(Beginning of Text passage)

According to Assemblywoman Carmen Arroyo, “The DOJ’s attempt to include a question on “citizenship status” is another attempt to target the immigrant population. This will only increase fear and lead to a further reduction in low response rates. An undercount in the census will negatively impact the number of congressional representatives and help this President’s administration achieve their goal of reducing much needed federal aid to the State of New York. An inaccurate census impacts us all especially the most vulnerable in our society.”

According to Crespo, “Currently, the U.S. Commerce Department is doing a trial run of the 2020 Census in the State of Rhode Island. This trial run does not include a citizenship question and the Census Bureau will not have a means of testing the negative impact this single question will have on its mission to count every resident of our country.” He added, “I stand in total amazement of how far the current Administration will go to undermine our Constitution, create fear and dilute the power of the people as is clearly evident with the decision announced yesterday on this matter.”

"To ask for citizenship status in the 2020 census is a clear indication that the US Department of Justice aims to exclude many from this population count. The negative socio-economic implications of an under-count in our state are detrimental to communities of color. A census by definition is a population count of individuals living in a particular geographic area; thus, a disclosure of their status is irrelevant in completing an accurate count. This decision will inflict additional fear in immigrant communities across our state and will undoubtedly result in lower investments and lack of resources for support for our communities who are already undeserved,” said Assemblywoman Carmen De La Rosa.

(End of Text passage)

• **Work task**
Say whether each statement agrees with the census passage, answering yes or no and quoting the passage's deciding words: (a) The trial run of the 2020 Census in Rhode Island includes a citizenship question. (b) Carmen Arroyo says an undercount will affect the number of congressional representatives. (c) Carmen De La Rosa says disclosing status is irrelevant to an accurate count.

(Beginning of Supplied entries)

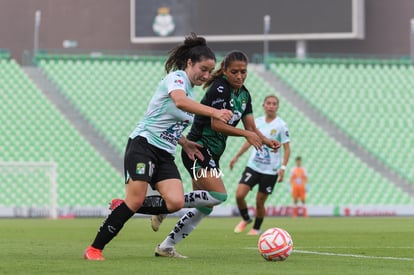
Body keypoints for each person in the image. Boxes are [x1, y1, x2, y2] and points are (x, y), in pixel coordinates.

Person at [83, 33, 233, 261]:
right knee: (134, 200)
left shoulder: (190, 90)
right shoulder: (177, 78)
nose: (205, 75)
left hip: (165, 153)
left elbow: (170, 119)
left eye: (209, 71)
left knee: (175, 202)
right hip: (143, 145)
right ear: (189, 63)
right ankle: (94, 249)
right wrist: (215, 112)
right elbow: (180, 102)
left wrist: (184, 142)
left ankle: (120, 206)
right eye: (202, 69)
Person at [152, 50, 280, 258]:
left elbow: (251, 126)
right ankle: (166, 204)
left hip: (212, 154)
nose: (239, 76)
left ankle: (166, 246)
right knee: (219, 196)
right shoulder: (220, 88)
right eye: (235, 72)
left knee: (206, 206)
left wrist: (265, 140)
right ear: (226, 71)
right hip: (199, 149)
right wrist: (246, 134)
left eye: (243, 72)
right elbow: (217, 124)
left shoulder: (245, 94)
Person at [230, 95, 290, 235]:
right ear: (263, 105)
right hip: (254, 166)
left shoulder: (281, 125)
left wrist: (283, 168)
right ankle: (246, 218)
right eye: (268, 103)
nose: (271, 106)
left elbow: (287, 149)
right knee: (239, 195)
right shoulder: (256, 123)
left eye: (274, 103)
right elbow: (248, 141)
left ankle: (256, 228)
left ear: (277, 107)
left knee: (259, 202)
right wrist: (236, 157)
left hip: (270, 170)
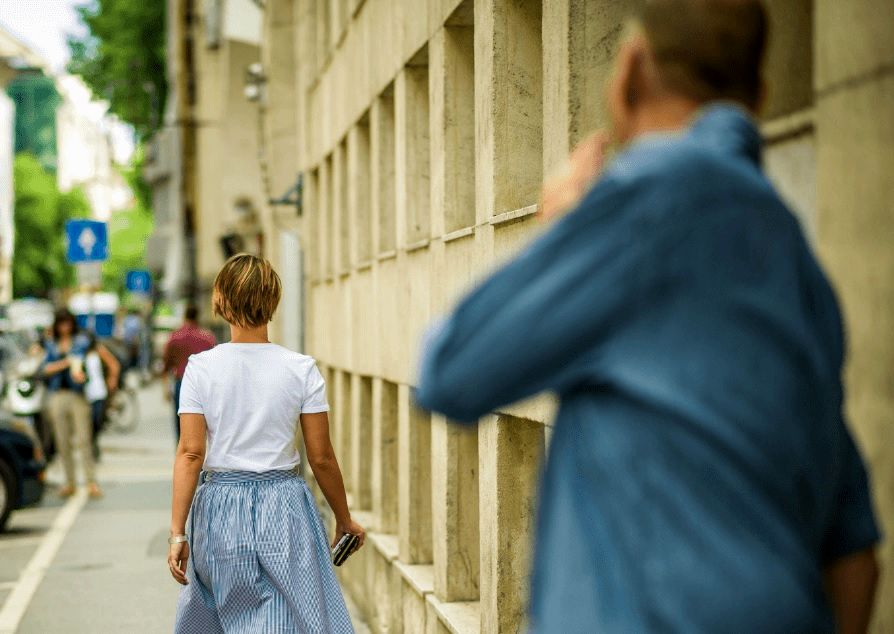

(End of Supplied entries)

• **Expected output**
(a) No: "This trial run does not include a citizenship question"
(b) Yes: "An undercount in the census will negatively impact the number of congressional representatives"
(c) Yes: "a disclosure of their status is irrelevant in completing an accurate count"